> [Task to carry out] Your reply should repeat all records verbatim and contain no images.

(Dataset records)
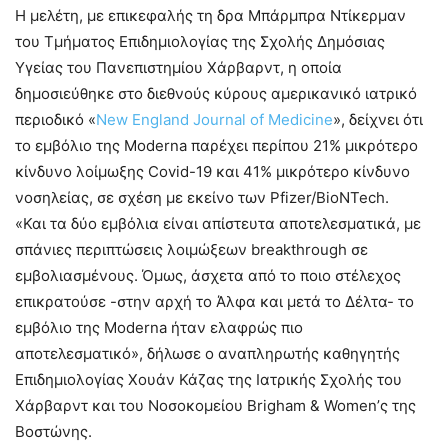
Η μελέτη, με επικεφαλής τη δρα Μπάρμπρα Ντίκερμαν
του Τμήματος Επιδημιολογίας της Σχολής Δημόσιας
Υγείας του Πανεπιστημίου Χάρβαρντ, η οποία
δημοσιεύθηκε στο διεθνούς κύρους αμερικανικό ιατρικό
περιοδικό «
New England Journal of Medicine
», δείχνει ότι
το εμβόλιο της Moderna παρέχει περίπου 21% μικρότερο
κίνδυνο λοίμωξης Covid-19 και 41% μικρότερο κίνδυνο
νοσηλείας, σε σχέση με εκείνο των Pfizer/BioNTech.
«Και τα δύο εμβόλια είναι απίστευτα αποτελεσματικά, με
σπάνιες περιπτώσεις λοιμώξεων breakthrough σε
εμβολιασμένους. Όμως, άσχετα από το ποιο στέλεχος
επικρατούσε -στην αρχή το Άλφα και μετά το Δέλτα- το
εμβόλιο της Moderna ήταν ελαφρώς πιο
αποτελεσματικό», δήλωσε ο αναπληρωτής καθηγητής
Επιδημιολογίας Χουάν Κάζας της Ιατρικής Σχολής του
Χάρβαρντ και του Νοσοκομείου Brigham & Women’ς της
Βοστώνης.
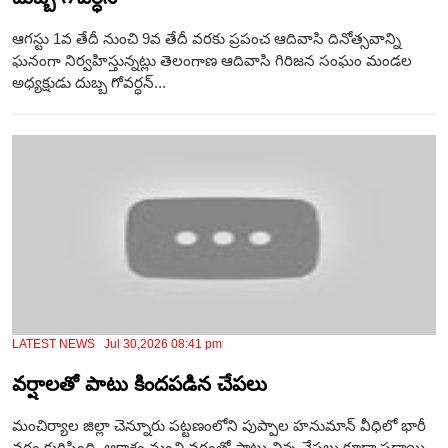
ఆగస్టు 1వ తేదీ నుంచి 9వ తేదీ వరకు ప్రపంచ ఆదివాసి దినోత్సవాన్ని
ఘనంగా నిర్వహిస్తున్నట్లు తెలంగాణ ఆదివాసి గిరిజన సంఘం మండల
అధ్యక్షుడు దుబ్బ గోవర్ధన్...
LATEST NEWS Jul 30,2026 08:41 pm
వర్షాలతో పాటు కిందపడిన చేపలు‪
మంచిర్యాల జిల్లా చెన్నూరు పట్టణంలోని పుప్పాల హనుమాన్ వీధిలో భారీ
వ‌ర్షం కురిసింది. ఆకాశం నుంచి వర్షంతో పాటు చిన్న చేపలు కూడా పడ్డాయి.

> [Response to this task]
Η μελέτη, με επικεφαλής τη δρα Μπάρμπρα Ντίκερμαν
του Τμήματος Επιδημιολογίας της Σχολής Δημόσιας
Υγείας του Πανεπιστημίου Χάρβαρντ, η οποία
δημοσιεύθηκε στο διεθνούς κύρους αμερικανικό ιατρικό
περιοδικό «
New England Journal of Medicine
», δείχνει ότι
το εμβόλιο της Moderna παρέχει περίπου 21% μικρότερο
κίνδυνο λοίμωξης Covid-19 και 41% μικρότερο κίνδυνο
νοσηλείας, σε σχέση με εκείνο των Pfizer/BioNTech.
«Και τα δύο εμβόλια είναι απίστευτα αποτελεσματικά, με
σπάνιες περιπτώσεις λοιμώξεων breakthrough σε
εμβολιασμένους. Όμως, άσχετα από το ποιο στέλεχος
επικρατούσε -στην αρχή το Άλφα και μετά το Δέλτα- το
εμβόλιο της Moderna ήταν ελαφρώς πιο
αποτελεσματικό», δήλωσε ο αναπληρωτής καθηγητής
Επιδημιολογίας Χουάν Κάζας της Ιατρικής Σχολής του
Χάρβαρντ και του Νοσοκομείου Brigham & Women’ς της
Βοστώνης.
ఆగస్టు 1వ తేదీ నుంచి 9వ తేదీ వరకు ప్రపంచ ఆదివాసి దినోత్సవాన్ని
ఘనంగా నిర్వహిస్తున్నట్లు తెలంగాణ ఆదివాసి గిరిజన సంఘం మండల
అధ్యక్షుడు దుబ్బ గోవర్ధన్...
LATEST NEWS Jul 30,2026 08:41 pm
వర్షాలతో పాటు కిందపడిన చేపలు‪
మంచిర్యాల జిల్లా చెన్నూరు పట్టణంలోని పుప్పాల హనుమాన్ వీధిలో భారీ
వ‌ర్షం కురిసింది. ఆకాశం నుంచి వర్షంతో పాటు చిన్న చేపలు కూడా పడ్డాయి.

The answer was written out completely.